▸ **Reading text**:
_ _ _
A lotion is a low-viscosity topical preparation intended for application to the skin. By contrast, creams and gels have higher viscosity, typically due to lower water content. Lotions are applied to external skin with bare hands, a brush, a clean cloth, or cotton wool.
While a lotion may be used as a medicine delivery system, many lotions, especially hand lotions and body lotions are meant instead to simply smooth, moisturize, soften and perhaps perfume the skin.
Dermatologists can prescribe lotions to treat or prevent skin diseases. It is not unusual for the same drug ingredient to be formulated into a lotion, cream and ointment. Creams are the most convenient of the three but are inappropriate for application to regions of hairy skin such as the scalp, while a lotion is less viscous and may be readily applied to these areas (many medicated shampoos are in fact lotions). Historically, lotions also had an advantage in that they may be spread thinly compared to a cream or ointment and may economically cover a large area of skin, but product research has steadily eroded this distinction. Non-comedogenic lotions are recommended for use on acne prone skin.
_ _ _
▸ **Provided data**:

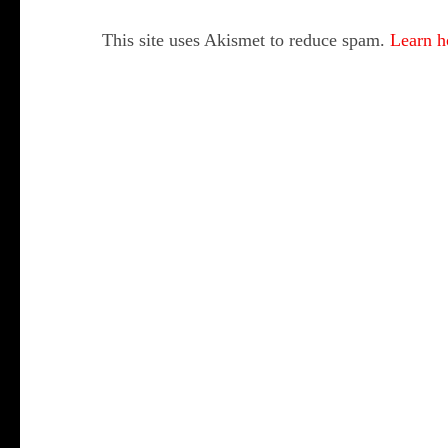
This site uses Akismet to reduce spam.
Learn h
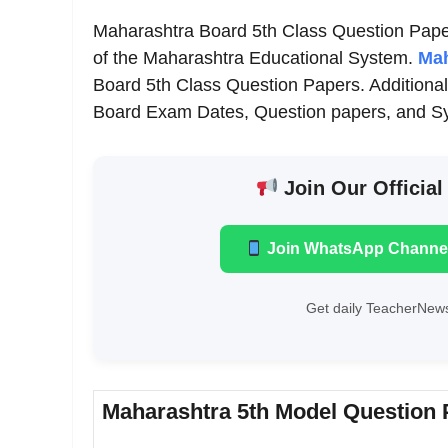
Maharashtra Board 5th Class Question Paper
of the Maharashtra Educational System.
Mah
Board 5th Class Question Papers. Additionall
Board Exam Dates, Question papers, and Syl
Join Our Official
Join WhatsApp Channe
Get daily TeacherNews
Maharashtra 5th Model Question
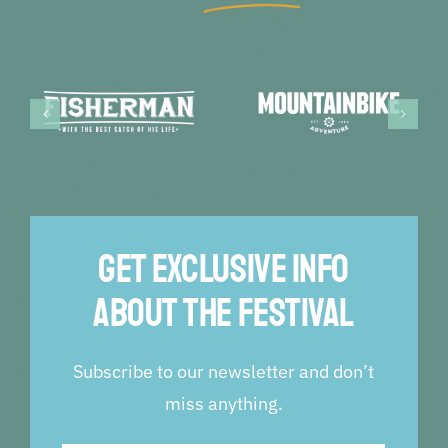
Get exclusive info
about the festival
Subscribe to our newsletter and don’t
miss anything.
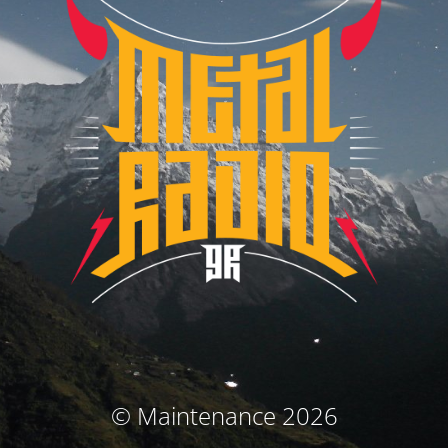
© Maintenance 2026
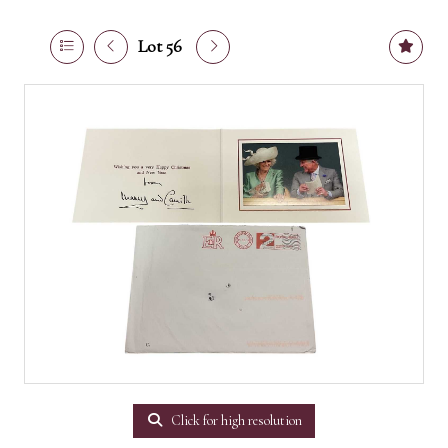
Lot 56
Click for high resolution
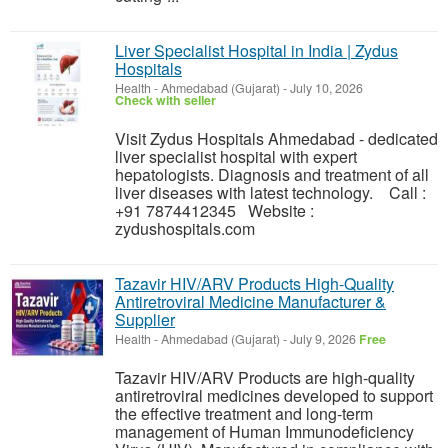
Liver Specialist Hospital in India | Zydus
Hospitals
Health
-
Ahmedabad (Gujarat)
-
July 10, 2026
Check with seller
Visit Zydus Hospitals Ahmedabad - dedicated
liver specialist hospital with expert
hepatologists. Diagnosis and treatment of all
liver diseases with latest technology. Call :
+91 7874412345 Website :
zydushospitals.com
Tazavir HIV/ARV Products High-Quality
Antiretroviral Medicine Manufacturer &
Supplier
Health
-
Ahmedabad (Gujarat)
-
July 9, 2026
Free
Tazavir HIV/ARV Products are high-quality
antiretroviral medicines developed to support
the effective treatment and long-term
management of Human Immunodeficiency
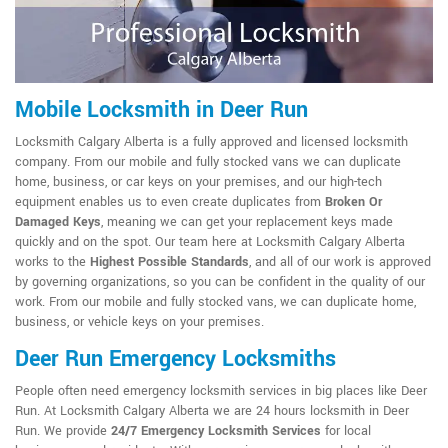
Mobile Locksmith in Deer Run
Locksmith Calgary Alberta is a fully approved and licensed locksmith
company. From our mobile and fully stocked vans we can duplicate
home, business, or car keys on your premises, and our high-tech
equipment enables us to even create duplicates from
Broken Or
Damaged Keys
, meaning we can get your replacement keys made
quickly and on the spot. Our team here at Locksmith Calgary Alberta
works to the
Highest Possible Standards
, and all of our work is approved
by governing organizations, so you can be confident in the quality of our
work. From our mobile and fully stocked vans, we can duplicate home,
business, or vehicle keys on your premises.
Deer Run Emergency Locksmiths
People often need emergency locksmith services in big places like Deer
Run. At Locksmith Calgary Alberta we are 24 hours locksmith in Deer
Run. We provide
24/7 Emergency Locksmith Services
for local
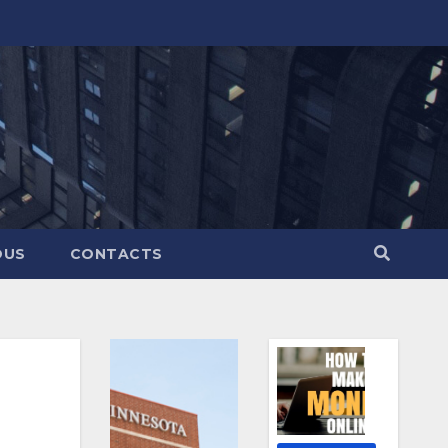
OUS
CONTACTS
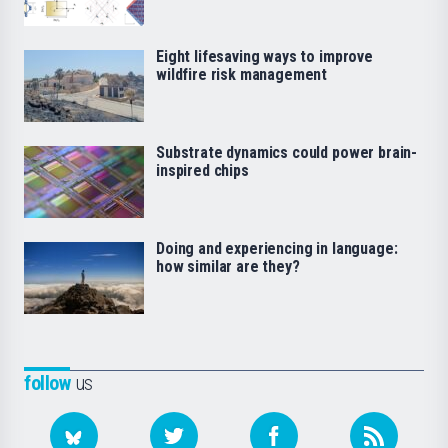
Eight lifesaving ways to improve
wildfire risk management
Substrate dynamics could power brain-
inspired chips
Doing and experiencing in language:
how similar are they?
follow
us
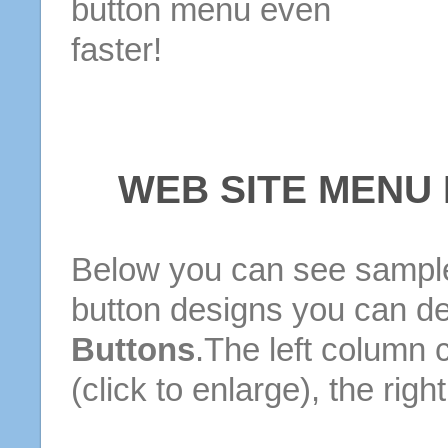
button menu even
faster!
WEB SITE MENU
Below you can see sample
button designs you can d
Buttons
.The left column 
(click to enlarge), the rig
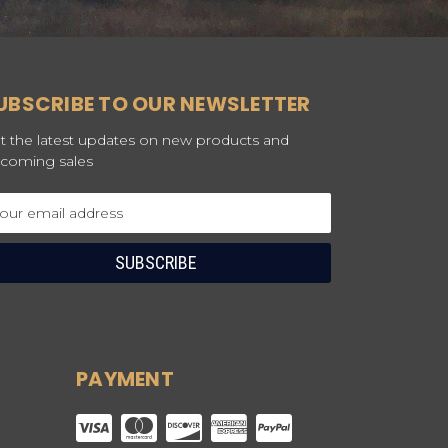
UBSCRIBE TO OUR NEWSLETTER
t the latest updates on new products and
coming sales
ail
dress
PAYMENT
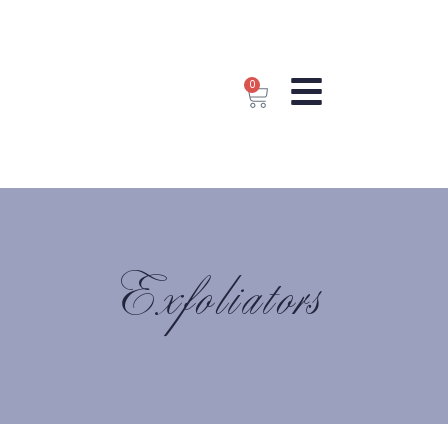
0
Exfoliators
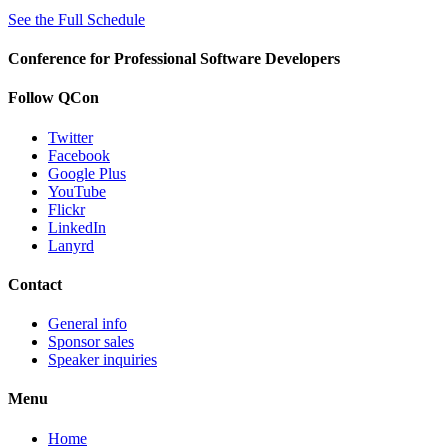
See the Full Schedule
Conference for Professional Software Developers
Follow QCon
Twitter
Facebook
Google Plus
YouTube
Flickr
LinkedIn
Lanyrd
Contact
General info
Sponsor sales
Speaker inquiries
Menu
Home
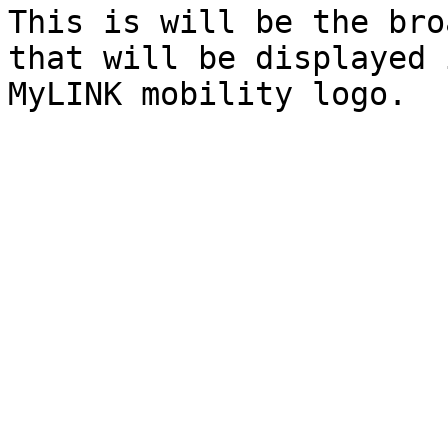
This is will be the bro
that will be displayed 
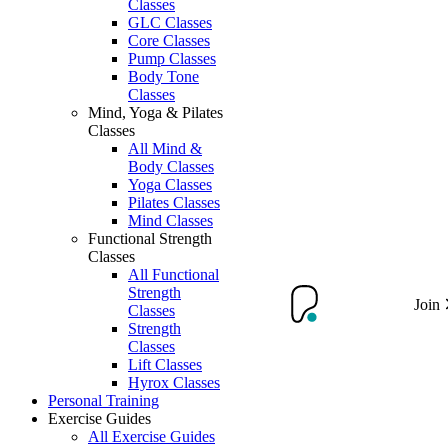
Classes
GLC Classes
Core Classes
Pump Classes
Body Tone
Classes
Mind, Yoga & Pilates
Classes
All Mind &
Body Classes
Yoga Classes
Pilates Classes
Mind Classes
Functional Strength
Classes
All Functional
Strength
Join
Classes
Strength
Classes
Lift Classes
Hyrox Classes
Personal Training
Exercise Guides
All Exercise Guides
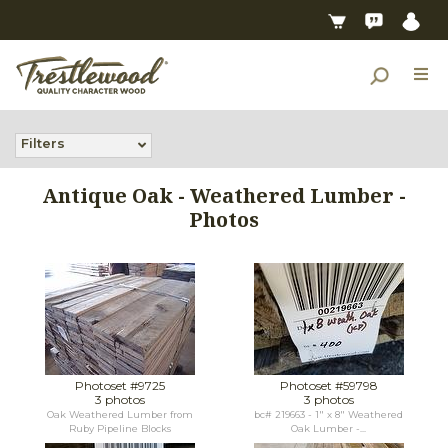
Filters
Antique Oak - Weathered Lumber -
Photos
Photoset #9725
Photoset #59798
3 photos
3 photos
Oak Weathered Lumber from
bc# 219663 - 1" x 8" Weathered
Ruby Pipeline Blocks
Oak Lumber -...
_ _ _
Reproduce word for word everything in the lotion passage from "A lotion is a" down to "perfume the skin.".

A lotion is a low-viscosity topical preparation intended for application to the skin. By contrast, creams and gels have higher viscosity, typically due to lower water content. Lotions are applied to external skin with bare hands, a brush, a clean cloth, or cotton wool.
While a lotion may be used as a medicine delivery system, many lotions, especially hand lotions and body lotions are meant instead to simply smooth, moisturize, soften and perhaps perfume the skin.